The arrival fallacy stems from the idea ingrained into many of us since we were children that the key to happiness in life is having a good job, making lots of money, getting married, experiencing notoriety in our careers—just generally having a forward-thinking, goal-oriented mindset. Let’s take a look at the concept of arrival fallacy, its origin, and meaning, along with some tips for living happily—without arrival fallacy getting in the way.
History and Concept of Arrival Fallacy
The term “arrival fallacy” was coined by Tal Ben-Shahar, who has a PhD from Harvard University in Organizational Behavior. Ben-Shahar is an author and is well known for teaching lectures on happiness at Columbia University. According to “The New York Times,” Ben-Shahar defines the arrival fallacy as a popular illusion that achieving a certain goal will lead to happiness. He mentions that the arrival fallacy has been experienced by celebrities and other highly successful people who end up experiencing mental illness and substance abuse even after achieving their dreams. Ben-Shahar says that often people who experience the arrival fallacy start off unhappy, and reach for a goal that is supposed to cure their sadness. When they find that success doesn’t fix their unhappiness, not only are they disappointed, but may end up feeling hopeless and depressed. Often, the arrival fallacy only makes unhappiness and mental states worse.
What Causes Arrival Fallacy?
There hasn’t been much research into the arrival fallacy and what causes it, but there has been a mountain of research on what makes people happy. When you look at factors that bring people happiness, factors like having meaningful relationships and learning how to focus on the positive top the list. However, external successes like money, climbing the career ladder, and social status do not make the cut. Research has found that these don’t usually bring happiness—at least not long-term happiness. Still, society has ingrained in us the notion that happiness is very much tied to reaching goals and becoming noteworthy to others. This notion is still widespread. For example, 2014 research out of Harvard found that children of today are still being fed the idea that achievement and personal success are the keys to happiness. Furthermore, these qualities are being stressed above things like caring for others or being equitable or fair.
Tips for Overcoming Arrival Fallacy
Experiencing arrival fallacy is fairly common, and it can be hard to cope when you find yourself depressed or stressed after reaching a long-awaited goal. Here are some tips for coping, moving through the feelings, and ultimately achieving enduring happiness in life.
Focus on the Process
When we are aiming to reach a particular goal, we are usually hyper-focused on that goal and the happiness we expect it will give us. But focusing on the process more than the end goal might be the key to happiness. Research published in Harvard Business Review found that when it comes to work, “small wins” bring people happiness more than anything else. When an employee feels as though they have achieved something on a daily basis—even if it doesn’t involve reaching a goal—they are more likely to feel motivated and content. According to the research, supporting a person’s progress involves providing enough time and support, making sure goals are clear, and recognizing each small achievement along the way.
Work on Being Present in the Moment
When you are focused on achieving happiness based on reaching a goal, you are living in the future rather than the present. Numerous studies have found that if you want to be truly happy, you have to learn how to live in the present moment.
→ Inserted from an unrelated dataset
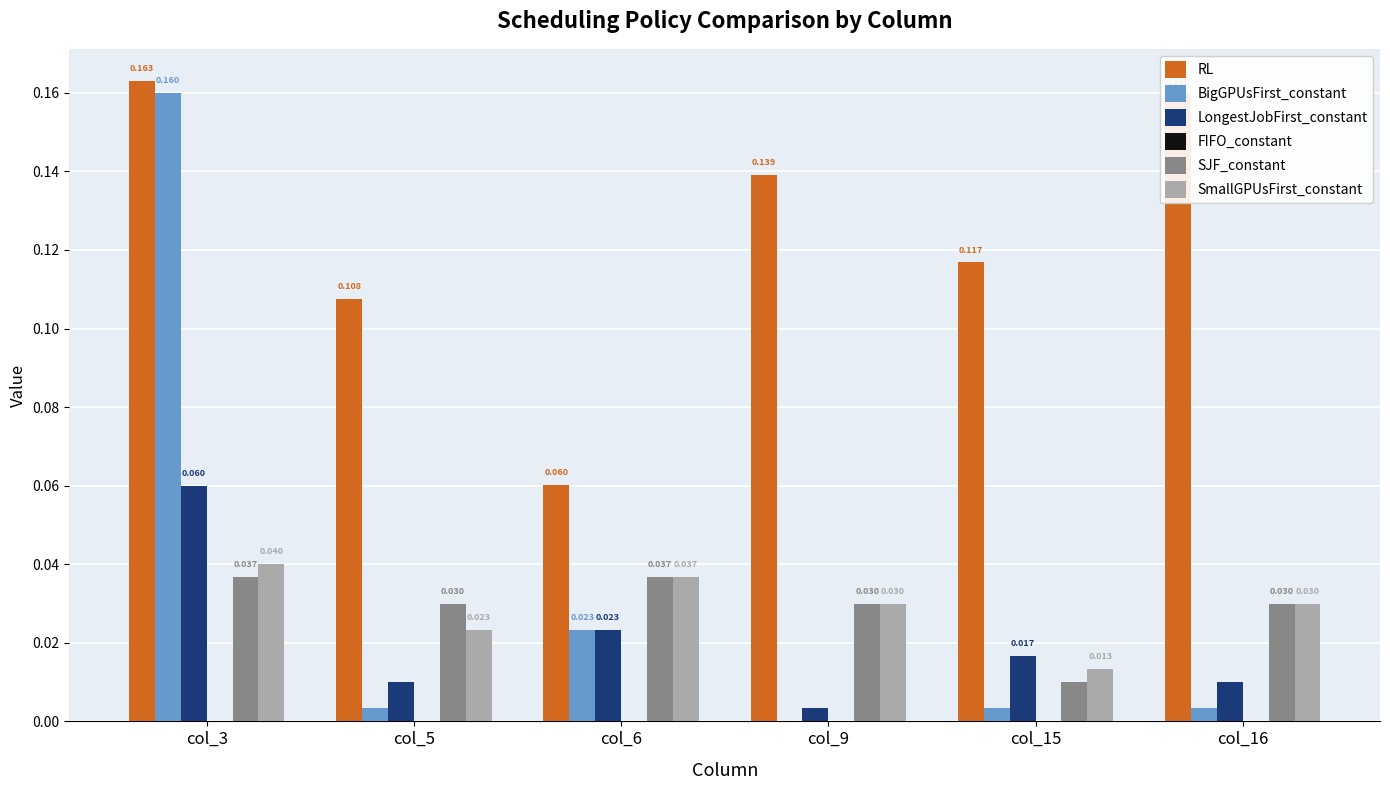

Between col_3 and col_6, which series saw the biggest shift?

BigGPUsFirst_constant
Take Stock of the Things Proven to Bring People Happiness
Research from Harvard based on 75 years of observing what makes people happy found that true and lasting happiness comes down to a few basic things. First, people who are most happy are able to let go of all of the small annoyances and inconveniences of life and focus on the simple things that make them happy. Adding more mindfulness into your day can be simple. It can be achieved by starting a meditation practice (starting with just 5 minutes a day!) or just taking time to stop what you are doing, breathe slowly, and experience what it means to be present in your life. Secondly, having warm connections with others brings people more happiness than any other type of external success in life. Letting go of people who bring negativity into your life is also important, according to the research.
Keep a Gratitude Journal
Taking stock of what is good in your life is another way of focusing on the present moment instead of some future goal. It’s also a great way to concentrate more on the things that bring you joy and make them a priority in life. In fact, research has found that people who focus on what they are grateful for are less likely to experience stress and depression. One way to add more gratitude into your day is to keep a gratitude journal. This can be as simple as writing one thing each day that you feel grateful for, such as the way your child held your hand at school drop off, or the fact that you woke up and got dressed despite feeling depressed.
Consider Therapy
If you experience an episode of arrival fallacy that is leaving you depressed and anxious and you are having trouble shaking those feelings, you might want to consider therapy. Meeting with a therapist is a good way to unpack how you are feeling, and come up with methods for managing your feelings. Your therapist can also help you understand the mindset that set you up for disappointment even once you reached your goal, and help you learn more positive ways to handle goal setting in the future.
A Word From Verywell
If the arrival fallacy is something you’ve experienced before, or are dealing with now, you should know that you aren’t alone. It’s common for people to end up feeling depressed, disappointed, anxious, stressed, and even hopeless after they’ve reached a goal. If you are having trouble coping with your feelings, or are looking for ways to manage goal setting in the future, consider reaching out to a therapist or counselor for support.